The dispute involved a Friuli-based start-up incorporated in 2023 to develop a social-marketplace for second-hand sports goods (akin to Vinted). The start-up had retained a Veneto-based software development company to produce a dedicated web and mobile application (native code for iOS and Android).
Despite several months of work, and payment in full of the agreed fee (over sixty thousand euros), the application still contained operational defects and the iOS version had not been delivered.
The client demanded delivery of the source code in order to engage other professionals to carry out corrective measures, but the developer refused.
The client therefore filed a PI application with the IP division of the Venice Court seeking an order compelling delivery of the source code, on the grounds that it owned all economic exploitation rights in the software and that the developer’s refusal effectively blocked its business operations.
The defendant argued that the transfer of the source code had never been expressly agreed and that its delivery was not included in the agreed fee—which would have had to be at least tripled in view of the application's architectural complexity.
The Court upheld the application, reasoning that:
Computer programs that are original qualify as works of art protected under Italian copyright law.
Article 12-bis of the Italian Copyright Law (Law No. 633/1941) provides that, without an agreement to the contrary, the employer holds the exclusive economic rights of exploitation in a computer program created by an employee in the performance of their duties or on instructions from the employer.

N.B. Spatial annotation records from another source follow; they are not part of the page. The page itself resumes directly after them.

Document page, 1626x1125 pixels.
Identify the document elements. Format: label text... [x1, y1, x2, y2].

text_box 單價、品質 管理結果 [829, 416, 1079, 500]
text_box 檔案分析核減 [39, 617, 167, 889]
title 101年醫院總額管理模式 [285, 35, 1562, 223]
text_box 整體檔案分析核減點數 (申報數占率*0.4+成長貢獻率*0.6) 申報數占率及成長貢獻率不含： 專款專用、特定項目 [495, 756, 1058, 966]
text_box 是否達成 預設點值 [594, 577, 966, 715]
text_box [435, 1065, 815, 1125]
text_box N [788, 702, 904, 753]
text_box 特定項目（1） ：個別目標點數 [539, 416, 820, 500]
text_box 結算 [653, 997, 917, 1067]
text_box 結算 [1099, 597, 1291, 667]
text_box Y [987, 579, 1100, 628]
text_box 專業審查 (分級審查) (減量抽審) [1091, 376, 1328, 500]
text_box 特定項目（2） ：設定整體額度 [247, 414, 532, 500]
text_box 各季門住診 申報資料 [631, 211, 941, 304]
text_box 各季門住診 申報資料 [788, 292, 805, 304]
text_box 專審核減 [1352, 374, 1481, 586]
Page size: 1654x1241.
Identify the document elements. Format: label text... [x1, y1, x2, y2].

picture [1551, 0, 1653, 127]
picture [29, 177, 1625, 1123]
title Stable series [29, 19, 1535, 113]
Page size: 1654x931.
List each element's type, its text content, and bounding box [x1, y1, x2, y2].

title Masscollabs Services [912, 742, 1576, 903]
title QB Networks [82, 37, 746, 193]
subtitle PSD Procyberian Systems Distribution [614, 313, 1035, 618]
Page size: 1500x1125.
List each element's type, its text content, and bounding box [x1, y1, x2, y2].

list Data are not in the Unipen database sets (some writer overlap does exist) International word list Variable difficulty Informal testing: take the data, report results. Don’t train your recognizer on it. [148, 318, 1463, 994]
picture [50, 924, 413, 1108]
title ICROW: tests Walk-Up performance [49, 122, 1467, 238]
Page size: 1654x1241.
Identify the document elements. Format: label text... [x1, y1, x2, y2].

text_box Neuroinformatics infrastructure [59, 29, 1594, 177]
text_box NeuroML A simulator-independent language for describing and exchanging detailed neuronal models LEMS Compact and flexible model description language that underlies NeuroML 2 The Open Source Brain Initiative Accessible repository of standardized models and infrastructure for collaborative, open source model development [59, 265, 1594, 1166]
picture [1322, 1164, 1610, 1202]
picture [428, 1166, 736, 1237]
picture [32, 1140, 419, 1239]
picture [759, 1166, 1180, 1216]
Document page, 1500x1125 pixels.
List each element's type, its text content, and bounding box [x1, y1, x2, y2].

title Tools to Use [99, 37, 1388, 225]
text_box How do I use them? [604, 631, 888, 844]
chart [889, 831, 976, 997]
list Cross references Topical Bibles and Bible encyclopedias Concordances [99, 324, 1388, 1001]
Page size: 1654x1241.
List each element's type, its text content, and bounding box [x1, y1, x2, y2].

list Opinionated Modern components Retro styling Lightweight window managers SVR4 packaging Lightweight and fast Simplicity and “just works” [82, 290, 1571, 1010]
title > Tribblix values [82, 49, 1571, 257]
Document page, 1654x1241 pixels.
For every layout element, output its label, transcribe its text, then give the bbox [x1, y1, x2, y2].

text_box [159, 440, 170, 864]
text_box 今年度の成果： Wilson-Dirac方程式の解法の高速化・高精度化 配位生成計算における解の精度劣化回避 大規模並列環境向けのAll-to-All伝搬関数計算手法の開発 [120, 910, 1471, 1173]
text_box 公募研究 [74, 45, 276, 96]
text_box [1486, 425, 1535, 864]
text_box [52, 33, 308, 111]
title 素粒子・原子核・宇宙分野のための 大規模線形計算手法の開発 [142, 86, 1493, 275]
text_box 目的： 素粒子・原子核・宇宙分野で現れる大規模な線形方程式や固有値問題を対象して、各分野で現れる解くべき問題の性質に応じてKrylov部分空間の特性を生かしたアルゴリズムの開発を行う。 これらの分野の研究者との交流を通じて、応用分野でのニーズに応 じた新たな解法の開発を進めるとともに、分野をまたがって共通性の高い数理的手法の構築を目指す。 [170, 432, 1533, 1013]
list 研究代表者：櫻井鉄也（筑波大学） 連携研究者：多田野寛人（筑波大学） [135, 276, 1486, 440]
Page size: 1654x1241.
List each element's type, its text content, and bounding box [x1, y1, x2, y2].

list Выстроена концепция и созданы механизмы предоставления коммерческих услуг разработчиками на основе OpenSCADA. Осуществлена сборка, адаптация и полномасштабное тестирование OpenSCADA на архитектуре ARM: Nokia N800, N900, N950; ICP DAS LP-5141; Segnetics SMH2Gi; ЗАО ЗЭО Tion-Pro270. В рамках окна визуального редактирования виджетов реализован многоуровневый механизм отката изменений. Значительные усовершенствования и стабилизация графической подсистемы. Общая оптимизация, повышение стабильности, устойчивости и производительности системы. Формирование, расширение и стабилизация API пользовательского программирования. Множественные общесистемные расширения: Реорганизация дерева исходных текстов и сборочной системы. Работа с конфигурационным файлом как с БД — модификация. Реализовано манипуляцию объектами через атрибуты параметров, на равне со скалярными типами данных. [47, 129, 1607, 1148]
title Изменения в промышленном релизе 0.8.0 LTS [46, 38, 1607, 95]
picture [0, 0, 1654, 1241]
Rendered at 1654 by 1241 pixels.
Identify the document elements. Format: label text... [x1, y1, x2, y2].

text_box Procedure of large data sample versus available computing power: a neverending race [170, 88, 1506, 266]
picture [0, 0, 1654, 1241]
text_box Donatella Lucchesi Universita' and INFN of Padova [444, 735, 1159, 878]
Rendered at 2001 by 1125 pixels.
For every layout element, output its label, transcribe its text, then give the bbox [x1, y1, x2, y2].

Established case law applies this provision by analogy to contracts for services and contracts for intellectual work, recognising a general principle whereby, when parties agree on the creation or development of a creative work for remuneration, all economic exploitation rights—including, in the matter of computer programs, the right to material availability of the source code—vest exclusively in the client.
In this case, the subject matter of the contract was precisely the fee-based creation of the specific work of authorship in dispute.
There was also periculum in mora (urgency), since access to the source code is essential for maintenance, avoiding interruption of business activity, and ensuring the enterprise's attractiveness to potential investors.
The Court therefore ordered the respondent to deliver the source code to the applicant within ten days of service of the order, subject to a penalty (astreinte) of 500 euros for each day of delay, and to reimburse the applicant’s legal fees and costs.